Open-Source "GreenBoost" Driver Aims To Augment NVIDIA GPUs vRAM With System RAM & NVMe To Handle Larger LLMs

•March 15, 2026

Phoronix•Mar 15, 2026

Key Takeaways

•GreenBoost adds system RAM as GPU memory
•NVMe storage used as secondary memory tier
•Works via kernel module and LD_PRELOAD shim
•Enables 31.8 GB LLM on 12 GB RTX 5070
•GPL‑v2, complements NVIDIA driver without modification

Summary

GreenBoost is an open‑source Linux kernel module that extends NVIDIA GPU VRAM by allocating pinned system RAM and NVMe storage as CUDA‑accessible memory. It pairs a kernel driver with an LD_PRELOAD shim that intercepts allocation calls, redirecting large buffers to the extended pool while keeping small allocations on‑board. The solution enables a 31.8 GB LLM to run on a consumer‑grade RTX 5070 with only 12 GB of native VRAM, without modifying NVIDIA’s proprietary driver. The project is released under GPL‑v2 and hosted on GitLab.

Pulse Analysis

The memory ceiling of discrete GPUs has become a primary bottleneck for deploying large language models (LLMs) in production. Traditional approaches—model quantization, CPU off‑loading, or multi‑GPU sharding—either degrade accuracy or demand costly hardware. GreenBoost tackles this limitation by presenting a software‑only memory tiering strategy that leverages existing system resources, effectively turning a standard workstation into a more capable AI inference platform.

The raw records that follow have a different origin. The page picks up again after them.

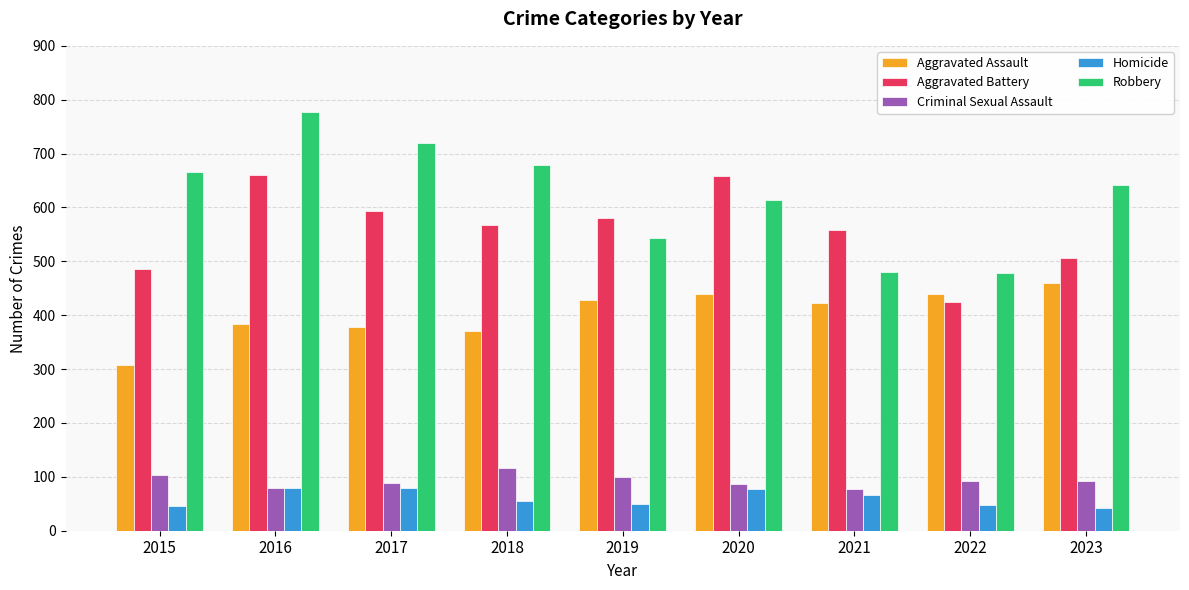

How many series are shown in this chart?

5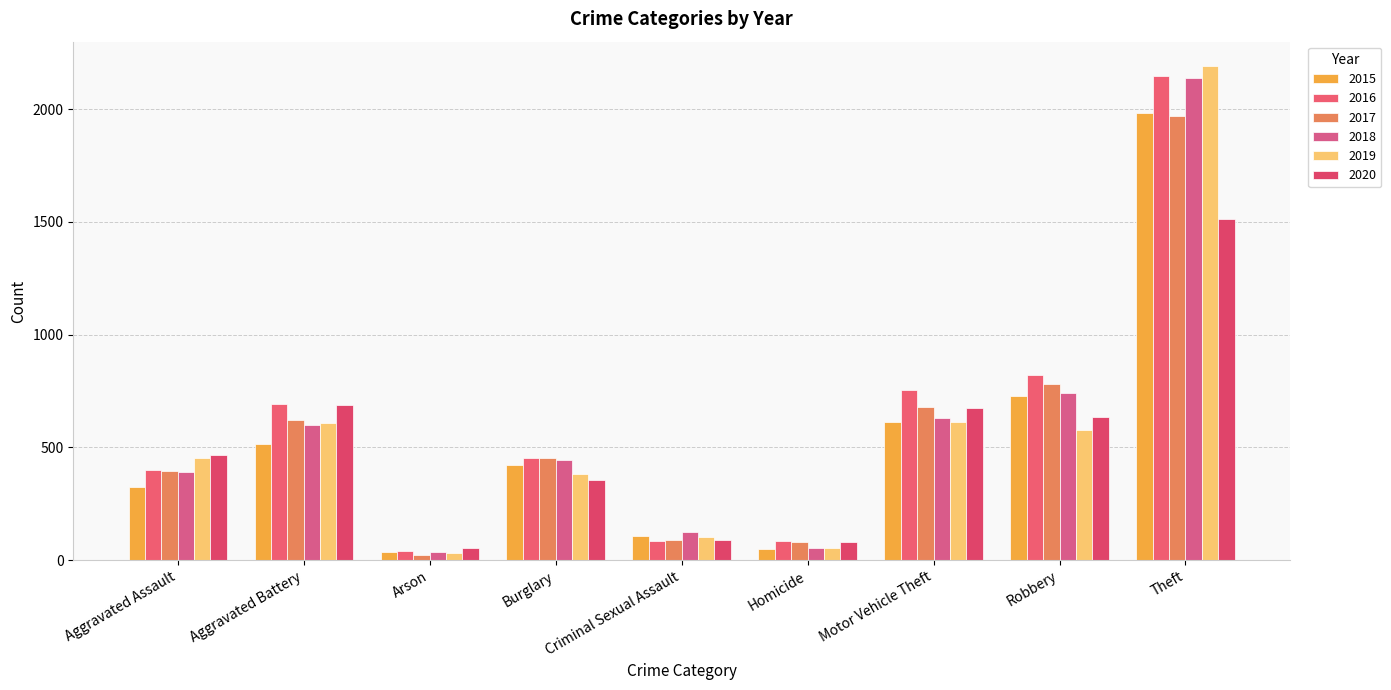

At which label is 2015 closest to 1008?

Robbery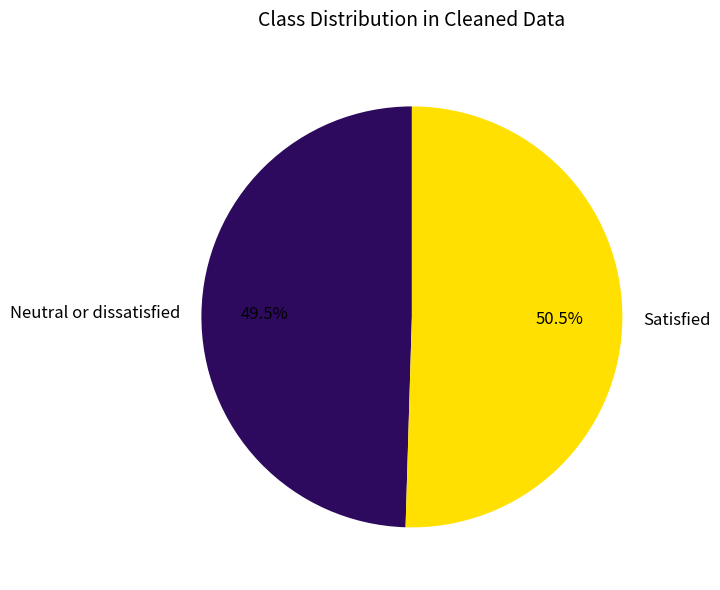

Combined, what portion of the pie is Satisfied and Neutral or dissatisfied?

100.0%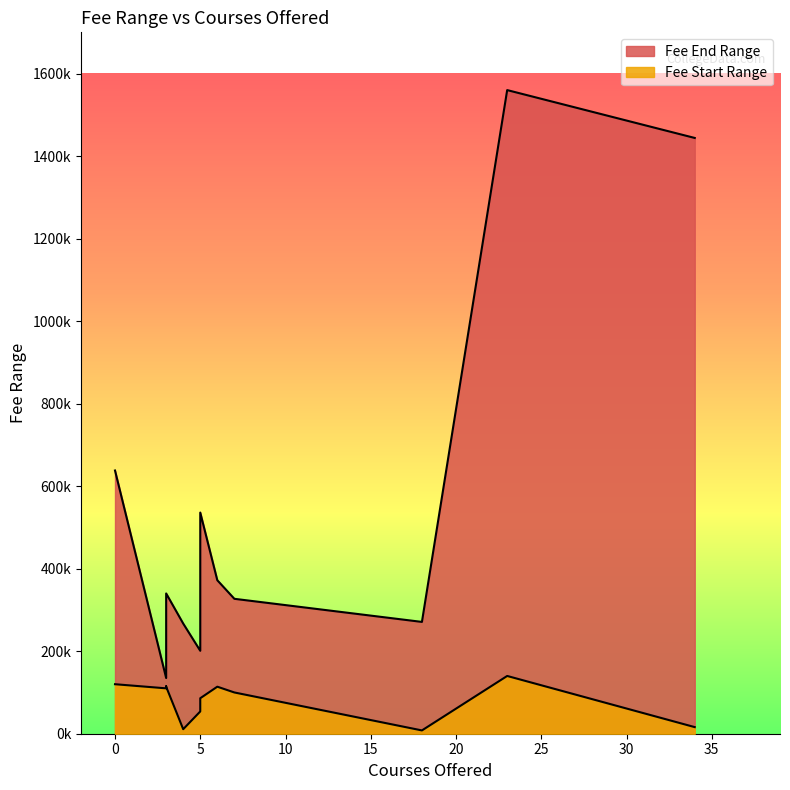

What is the value of the Fee End Range point at the 3rd from the left?

271000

Technically, GreenBoost introduces a kernel module that allocates pinned DDR4 pages in 2 MB chunks and exports them via DMA‑BUF file descriptors. The CUDA shim, injected through LD_PRELOAD, intercepts allocation APIs and redirects oversized buffers to the external pool, which the GPU accesses over a PCIe 4.0 ×16 link delivering roughly 32 GB/s bandwidth. This architecture preserves CUDA coherence, allowing frameworks like Ollama to perceive the expanded memory as native VRAM. Because the module operates alongside NVIDIA’s official driver, it requires no firmware changes, simplifying deployment for Linux users.

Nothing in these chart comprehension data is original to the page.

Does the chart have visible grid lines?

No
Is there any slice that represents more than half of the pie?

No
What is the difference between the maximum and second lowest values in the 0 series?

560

From a business perspective, the ability to run near‑35 GB models on a $400 RTX 5070 democratizes AI capabilities that were previously confined to high‑end, multi‑hundred‑dollar GPUs. Enterprises can defer capital expenditures while still delivering cutting‑edge NLP services. However, performance will still be bounded by PCIe latency and NVMe throughput, making GreenBoost most suitable for inference workloads where occasional memory spills are acceptable. As the open‑source community refines the code and benchmarks mature, GreenBoost could become a standard component of cost‑effective AI stacks, prompting hardware vendors to consider tighter CPU‑GPU memory integration in future designs.